Forscher gelingt es, falsche Erinnerungen zu erzeugen

Wissenschaftler ist es erfolgreich gelungen, Mäusen durch Gehirnmanipulation falsche Erinnerungen einzupflanzen.

 

Im Science-Fiction-Film von 1990 »Total Recall« wird Zukunftstechnologie gezeigt, mit der darauf spezialisierte Unternehmen ihren Kunden jede gewünschte, falsche Erinnerung ins Gehirn einpflanzen können, die nicht von echten zu unterscheiden sind. Dadurch erhalten die Menschen auf Wunsch eine völlig neue Identität mit einer nie wirklich gelebten Vergangenheit oder es werden ihnen unangenehme Erinnerungen einfach ausgelöscht. Doch wie realistisch ist die Idee tatsächlich, Menschen Erinnerungen ins Gehirn zu implantieren, die nie geschehen sind?

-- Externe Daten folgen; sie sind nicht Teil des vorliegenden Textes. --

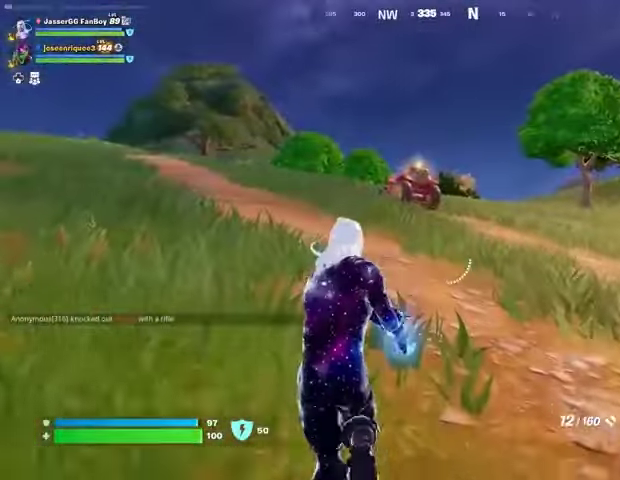
Gameplay with a controller (PlayStation layout); each line is a JSON object with the inputs held at the frame after it. "events" lists button and stick changes between this image and that frame as [ms after this image, input, new state], when the widget could be followed in between.
{"buttons": ["L3"], "left_stick": "up", "right_stick": "center", "events": [[67, "TRIANGLE", "down"], [133, "TRIANGLE", "up"], [167, "R1", "down"], [233, "TRIANGLE", "down"], [267, "R1", "up"], [300, "TRIANGLE", "up"], [333, "R1", "down"], [367, "TRIANGLE", "down"], [433, "R1", "up"], [433, "TRIANGLE", "up"], [467, "L3", "down"]]}
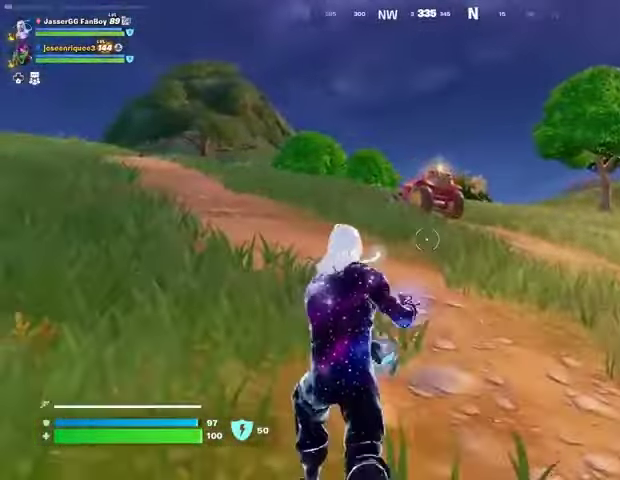
{"buttons": [], "left_stick": "center", "right_stick": "center", "events": [[33, "L3", "up"], [100, "L3", "down"], [133, "CROSS", "down"], [200, "L3", "up"], [233, "CROSS", "up"], [300, "left_stick", "center"], [400, "DPAD_RIGHT", "down"], [500, "DPAD_RIGHT", "up"]]}
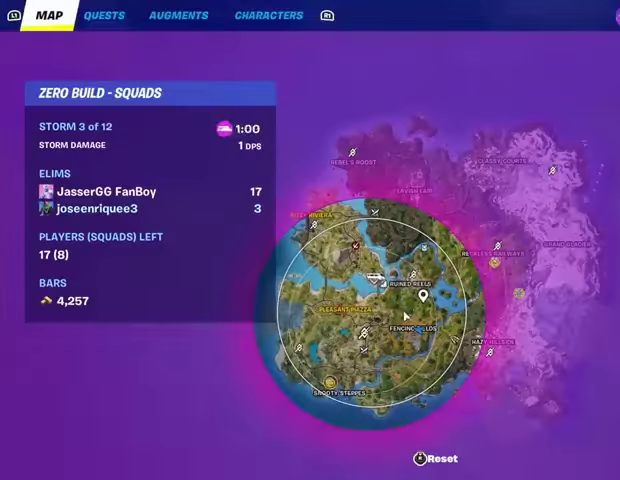
{"buttons": [], "left_stick": "center", "right_stick": "center", "events": []}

Mit ihrer im Fachjournal Nature veröffentlichten Studie hat ein Wissenschaftlerteam gezeigt, dass es -zumindest bei Tieren - möglich ist, falsche Erinnerungen zu erzeugen, indem man die Gehirnzellen nach dem Muster des natürlichen Gedächtnisses simuliert. Um dies zu erreichen, haben die Forscher die bereits bestehende Erinnerung einer Maus effektiv abgeändert, indem sie die spezifischen Hirnschaltungen, die zu ihrer Entstehung benötigt werden, kartierten und es dann im Gehirn einer anderen Maus reproduziert. Nach den Erkenntnissen des Teams waren die implantierten Erinnerungen nicht von denen normal entstandenen Erinnerungen zu unterscheiden.

 

Zwar soll eine solche Technik derzeit noch nicht bei Menschen anwendbar sein, doch diese Forschungsergebnisse legen nahe, dass das Potenzial für die Implantation von künstlichen Erinnerungen bereits vorhanden ist und es nur noch eine Frag der Zeit ist, wann die Technologie dazu ausgereift ist.

 

Bereits in 2017 hatten kanadische Forscher der Universität Toronto verkündet, dass sie herausgefunden hätten, dass obwohl in unserem Gehirn zwar Millionen von Zellen vorhanden sind, letztendlich aber nur eine Handvoll von ihnen Verbindungen zu negativen Erinnerungen aufweisen würden. Und in ihren bahnbrechenden Experimenten mit Mäusen waren sie sogar in der Lage, jene Gehirnzellen zu lokalisieren, die für die Erinnerungen von Angst oder Bedrohung verantwortlich waren - und sie zu löschen. Es war ihnen möglich, einzelne, spezifische Erinnerungen auszuradieren, während alle übrigen Erinnerungen unversehrt blieben (wir berichteten).

 

Aber würdet ihr tatsächlich eine solche Technologie in Anspruch nehmen und euch künstliche Erinnerungen an einen Urlaub oder eine Beziehung kaufen wollen, anstatt es persönlich zu erleben? Immerhin sind es doch die damit verbundenen Emotionen, die schöne Erinnerungen prägen. Eine solche Technologie wird vermutlich ein breites Spektrum an sozialen und ethischen Konsequenzen mit sich führen.